What does the data show?
It shows hospitals are charging patients wildly different amounts for the same basic services: procedures as simple as an X-ray or a pregnancy test. And it provides numerous examples of major health insurers — some of the world’s largest companies, with billions in annual profits — negotiating surprisingly unfavorable rates for their customers. In many cases, insured patients are getting prices that are higher than they would if they pretended to have no coverage at all.

For example, at Memorial Regional Hospital, Florida, a MRI costs $1827 with a Cigna Plan, $2148 with a Humana Plan, $2455 with a Blue Cross Plan, and $262 with a Medicare Plan. At the University of Mississippi Medical Center, a colonoscopy costs $1463 with a Cigna Plan, $2144 with a Aetna Plan, and $&82 with no insurance at all. At Aurora St Luke's Milwaukee, a MRI costs $1093 with United's HMO Plan and $4029 with United's PPO Plan. 

Why don't insurers push back to lower prices?
Until now, consumers had no way to know before they got the bill what prices they and their insurers would be paying. Some insurance companies have refused to provide the information when asked by patients and the employers that hired the companies to provide coverage. This secrecy has allowed hospitals to tell patients that they are getting “steep” discounts, while still charging them many times what a public program like Medicare is willing to pay. And it has left insurers with little incentive to negotiate well.

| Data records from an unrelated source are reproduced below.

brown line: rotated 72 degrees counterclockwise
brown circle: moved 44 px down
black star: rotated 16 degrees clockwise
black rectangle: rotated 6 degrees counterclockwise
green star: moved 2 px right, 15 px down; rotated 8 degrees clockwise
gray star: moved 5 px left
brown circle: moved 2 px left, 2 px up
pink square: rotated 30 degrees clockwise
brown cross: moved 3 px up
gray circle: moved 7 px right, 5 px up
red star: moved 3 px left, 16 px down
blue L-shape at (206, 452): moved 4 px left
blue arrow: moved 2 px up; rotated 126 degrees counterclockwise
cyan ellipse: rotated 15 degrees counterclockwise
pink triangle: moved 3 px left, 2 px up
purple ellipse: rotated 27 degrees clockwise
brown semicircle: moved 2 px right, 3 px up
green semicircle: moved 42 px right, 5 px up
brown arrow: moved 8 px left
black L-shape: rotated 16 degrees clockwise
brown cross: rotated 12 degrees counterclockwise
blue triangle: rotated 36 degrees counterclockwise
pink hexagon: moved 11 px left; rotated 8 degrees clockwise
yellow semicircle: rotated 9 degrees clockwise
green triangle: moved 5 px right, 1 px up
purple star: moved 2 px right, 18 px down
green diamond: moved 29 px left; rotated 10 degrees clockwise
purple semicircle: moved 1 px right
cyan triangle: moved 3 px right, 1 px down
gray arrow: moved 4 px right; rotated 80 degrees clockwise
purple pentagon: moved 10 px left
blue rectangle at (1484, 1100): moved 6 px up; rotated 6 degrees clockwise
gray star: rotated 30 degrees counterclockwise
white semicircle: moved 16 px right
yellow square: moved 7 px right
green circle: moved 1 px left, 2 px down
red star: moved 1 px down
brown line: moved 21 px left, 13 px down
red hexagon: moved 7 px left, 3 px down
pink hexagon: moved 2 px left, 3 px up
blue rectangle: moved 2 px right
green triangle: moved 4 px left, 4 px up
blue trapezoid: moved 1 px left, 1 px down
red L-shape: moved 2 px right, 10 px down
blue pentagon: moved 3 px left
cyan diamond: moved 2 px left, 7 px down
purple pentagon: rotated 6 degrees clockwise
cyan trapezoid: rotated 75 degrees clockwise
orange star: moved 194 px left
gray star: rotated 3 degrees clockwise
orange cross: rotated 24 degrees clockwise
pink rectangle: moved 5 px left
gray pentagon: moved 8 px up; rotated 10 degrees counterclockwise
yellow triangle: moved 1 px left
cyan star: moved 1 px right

The peculiar economics of health insurance also help keep prices high. Customers judge insurance plans based on whether their preferred doctors and hospitals are covered, making it hard for an insurer to walk away from a bad deal. The insurer also may not have a strong motivation to, given that the more that is spent on care, the more an insurance company can earn. Federal regulations limit insurers’ profits to a percentage of the amount they spend on care. And in some plans involving large employers, insurers are not even using their own money. The employers pay the medical bills, and give insurers a cut of the costs in exchange for administering the plan.

The high drugs and hospital prices negates the conventional wisdom that bulk buyers like large employers and insurers can negotiate and contract the best possible rates. 

Update 1 (17.09.2021)

Important RAND study of drugs prices across countries. The takeaway is that apart from unbranded generics, the US drug prices are much higher than those in other countries.